### ACTIVITY:
The listing below holds a line with "Markus ist jeden" and a line with "Księżyca zarówno w". Reproduce those two lines exactly, plus everything between them.
─── SUPPLIED MATERIAL ───
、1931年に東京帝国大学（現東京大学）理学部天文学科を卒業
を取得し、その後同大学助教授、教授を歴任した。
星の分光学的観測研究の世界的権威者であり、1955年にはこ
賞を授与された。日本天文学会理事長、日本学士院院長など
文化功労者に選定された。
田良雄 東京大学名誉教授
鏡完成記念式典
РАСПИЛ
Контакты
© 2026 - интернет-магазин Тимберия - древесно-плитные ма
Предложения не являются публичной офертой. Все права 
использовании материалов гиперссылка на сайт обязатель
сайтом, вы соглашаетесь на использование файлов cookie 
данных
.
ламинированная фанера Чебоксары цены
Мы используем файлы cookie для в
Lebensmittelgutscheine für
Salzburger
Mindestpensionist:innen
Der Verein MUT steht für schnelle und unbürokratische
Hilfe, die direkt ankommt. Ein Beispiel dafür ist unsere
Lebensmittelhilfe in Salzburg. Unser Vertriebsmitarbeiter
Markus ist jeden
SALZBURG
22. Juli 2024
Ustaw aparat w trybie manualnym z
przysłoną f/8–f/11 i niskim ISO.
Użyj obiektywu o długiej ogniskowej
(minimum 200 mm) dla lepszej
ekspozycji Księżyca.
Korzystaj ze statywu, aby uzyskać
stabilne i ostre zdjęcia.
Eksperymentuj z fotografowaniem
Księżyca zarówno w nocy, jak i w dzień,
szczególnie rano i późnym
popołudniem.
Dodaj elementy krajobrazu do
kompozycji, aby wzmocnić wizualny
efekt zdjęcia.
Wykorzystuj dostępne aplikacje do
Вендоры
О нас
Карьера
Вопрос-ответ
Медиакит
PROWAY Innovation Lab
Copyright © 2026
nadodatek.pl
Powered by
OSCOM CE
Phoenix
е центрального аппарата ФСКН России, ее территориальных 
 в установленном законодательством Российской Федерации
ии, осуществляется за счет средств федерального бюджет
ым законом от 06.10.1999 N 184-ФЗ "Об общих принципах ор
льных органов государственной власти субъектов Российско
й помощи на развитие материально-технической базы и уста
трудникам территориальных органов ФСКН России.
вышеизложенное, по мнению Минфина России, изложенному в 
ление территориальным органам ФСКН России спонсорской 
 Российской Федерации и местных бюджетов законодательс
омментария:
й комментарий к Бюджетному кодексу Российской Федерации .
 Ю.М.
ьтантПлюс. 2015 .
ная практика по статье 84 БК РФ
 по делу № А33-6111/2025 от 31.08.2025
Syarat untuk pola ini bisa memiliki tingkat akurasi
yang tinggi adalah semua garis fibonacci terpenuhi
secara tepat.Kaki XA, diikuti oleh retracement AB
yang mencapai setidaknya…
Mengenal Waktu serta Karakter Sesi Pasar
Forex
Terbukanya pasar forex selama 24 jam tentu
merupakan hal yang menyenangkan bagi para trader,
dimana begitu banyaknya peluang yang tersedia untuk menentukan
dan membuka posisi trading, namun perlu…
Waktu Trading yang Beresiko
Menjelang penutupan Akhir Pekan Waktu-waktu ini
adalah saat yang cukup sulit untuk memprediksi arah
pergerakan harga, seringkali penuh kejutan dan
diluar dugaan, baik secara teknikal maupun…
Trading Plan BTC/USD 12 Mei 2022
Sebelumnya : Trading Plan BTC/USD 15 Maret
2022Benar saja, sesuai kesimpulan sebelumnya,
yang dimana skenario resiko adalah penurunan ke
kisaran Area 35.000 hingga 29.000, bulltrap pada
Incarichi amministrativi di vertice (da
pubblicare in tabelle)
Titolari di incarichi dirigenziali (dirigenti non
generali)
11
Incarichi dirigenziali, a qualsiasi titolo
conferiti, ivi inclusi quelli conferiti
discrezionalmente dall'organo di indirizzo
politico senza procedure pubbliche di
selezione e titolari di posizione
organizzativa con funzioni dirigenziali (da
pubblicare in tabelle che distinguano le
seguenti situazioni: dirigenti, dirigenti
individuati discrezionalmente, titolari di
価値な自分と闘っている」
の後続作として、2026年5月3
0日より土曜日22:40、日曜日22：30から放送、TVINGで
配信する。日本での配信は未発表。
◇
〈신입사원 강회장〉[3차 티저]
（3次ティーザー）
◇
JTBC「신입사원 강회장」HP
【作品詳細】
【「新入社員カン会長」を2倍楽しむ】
───
### WRITTEN SOLUTION:
Markus ist jeden
SALZBURG
22. Juli 2024
Ustaw aparat w trybie manualnym z
przysłoną f/8–f/11 i niskim ISO.
Użyj obiektywu o długiej ogniskowej
(minimum 200 mm) dla lepszej
ekspozycji Księżyca.
Korzystaj ze statywu, aby uzyskać
stabilne i ostre zdjęcia.
Eksperymentuj z fotografowaniem
Księżyca zarówno w nocy, jak i w dzień,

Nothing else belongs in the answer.